For years now, our weekends have included road trips that have taken us to many cities, states, farms and out of the way eating destinations. Some of my favorite have been out to the countryside where we get to enjoy things that us city folk don’t get to enjoy during the work week. And with all the roadside attractions and calls to “Stop the car. I’m getting out.” It’s a near miracle we ever get to our final destination. With all the recent verbal onslaghts of “People live here, you know.” and “You’re on private property.” I have learned to choose the ground I tread on lithely. In this case, with a 50 mm lens. I was able to keep a safe distance. Though no one showed up or emerged from the collapsing structure. I definitely felt a presence and history as I walked among the ruins.
With all the traffic that builds up around our home. We’ve done a pretty good job in finding alternative routes, short and long cuts and series of detours that help us avoid the traffic nightmares that often accompany living so close to major bridges and tunnels. Depending on the time of day and of course, the season. You’re likely to witness some breathtaking sunsets and sunspaces. For me personally, it’s enough to pull over to the side of the road and reach for the camera in order to capture some of its natural beauty.Of course, my wife thinks I’m crazy. Luckily, I’ve been doing it long enough that she’s come to be expect it.
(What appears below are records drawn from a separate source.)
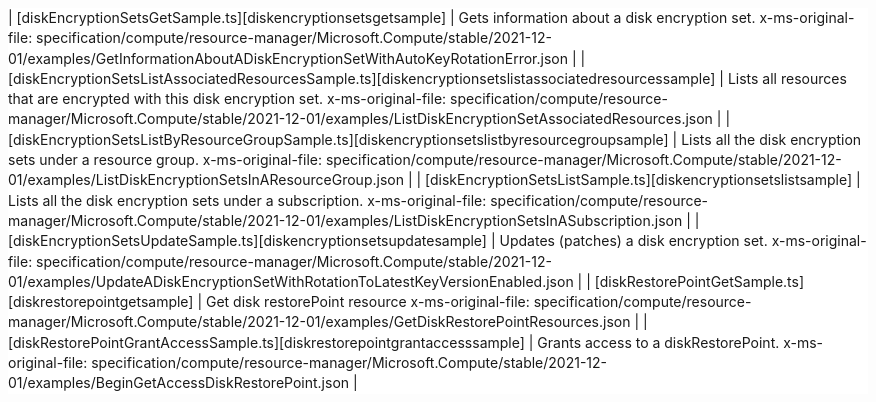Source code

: | [diskEncryptionSetsGetSample.ts][diskencryptionsetsgetsample]                                                                                                         | Gets information about a disk encryption set. x-ms-original-file: specification/compute/resource-manager/Microsoft.Compute/stable/2021-12-01/examples/GetInformationAboutADiskEncryptionSetWithAutoKeyRotationError.json                                                                                                                                                                                                                                                                                                                                                                                                                                 |
| [diskEncryptionSetsListAssociatedResourcesSample.ts][diskencryptionsetslistassociatedresourcessample]                                                                 | Lists all resources that are encrypted with this disk encryption set. x-ms-original-file: specification/compute/resource-manager/Microsoft.Compute/stable/2021-12-01/examples/ListDiskEncryptionSetAssociatedResources.json                                                                                                                                                                                                                                                                                                                                                                                                                              |
| [diskEncryptionSetsListByResourceGroupSample.ts][diskencryptionsetslistbyresourcegroupsample]                                                                         | Lists all the disk encryption sets under a resource group. x-ms-original-file: specification/compute/resource-manager/Microsoft.Compute/stable/2021-12-01/examples/ListDiskEncryptionSetsInAResourceGroup.json                                                                                                                                                                                                                                                                                                                                                                                                                                           |
| [diskEncryptionSetsListSample.ts][diskencryptionsetslistsample]                                                                                                       | Lists all the disk encryption sets under a subscription. x-ms-original-file: specification/compute/resource-manager/Microsoft.Compute/stable/2021-12-01/examples/ListDiskEncryptionSetsInASubscription.json                                                                                                                                                                                                                                                                                                                                                                                                                                              |
| [diskEncryptionSetsUpdateSample.ts][diskencryptionsetsupdatesample]                                                                                                   | Updates (patches) a disk encryption set. x-ms-original-file: specification/compute/resource-manager/Microsoft.Compute/stable/2021-12-01/examples/UpdateADiskEncryptionSetWithRotationToLatestKeyVersionEnabled.json                                                                                                                                                                                                                                                                                                                                                                                                                                      |
| [diskRestorePointGetSample.ts][diskrestorepointgetsample]                                                                                                             | Get disk restorePoint resource x-ms-original-file: specification/compute/resource-manager/Microsoft.Compute/stable/2021-12-01/examples/GetDiskRestorePointResources.json                                                                                                                                                                                                                                                                                                                                                                                                                                                                                 |
| [diskRestorePointGrantAccessSample.ts][diskrestorepointgrantaccesssample]                                                                                             | Grants access to a diskRestorePoint. x-ms-original-file: specification/compute/resource-manager/Microsoft.Compute/stable/2021-12-01/examples/BeginGetAccessDiskRestorePoint.json                                                                                                                                                                                                                                                                                                                                                                                                                                                                         |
Though hard to imagine. In all my trips to Pennsylvania, I have never been to Bethlehem or Easton. Yet, thanks to a recent video from a band I never cared for. One that will remain nameless due to my waining respect for much of my wife’s taste in music, we set our sights on the area, its food and its long history. Once there, I found some really inspiring photo opportunities, a warm, welcoming community and a cafe that takes thirty plus minutes to serve a plate of eggs and toast. Then scowls at you when you ask for syrup. Below are a few favorites from our stop in at Bethlehem Steel. We’re both hoping to get as many weekend trips under our belt before the onset of the holiday madness.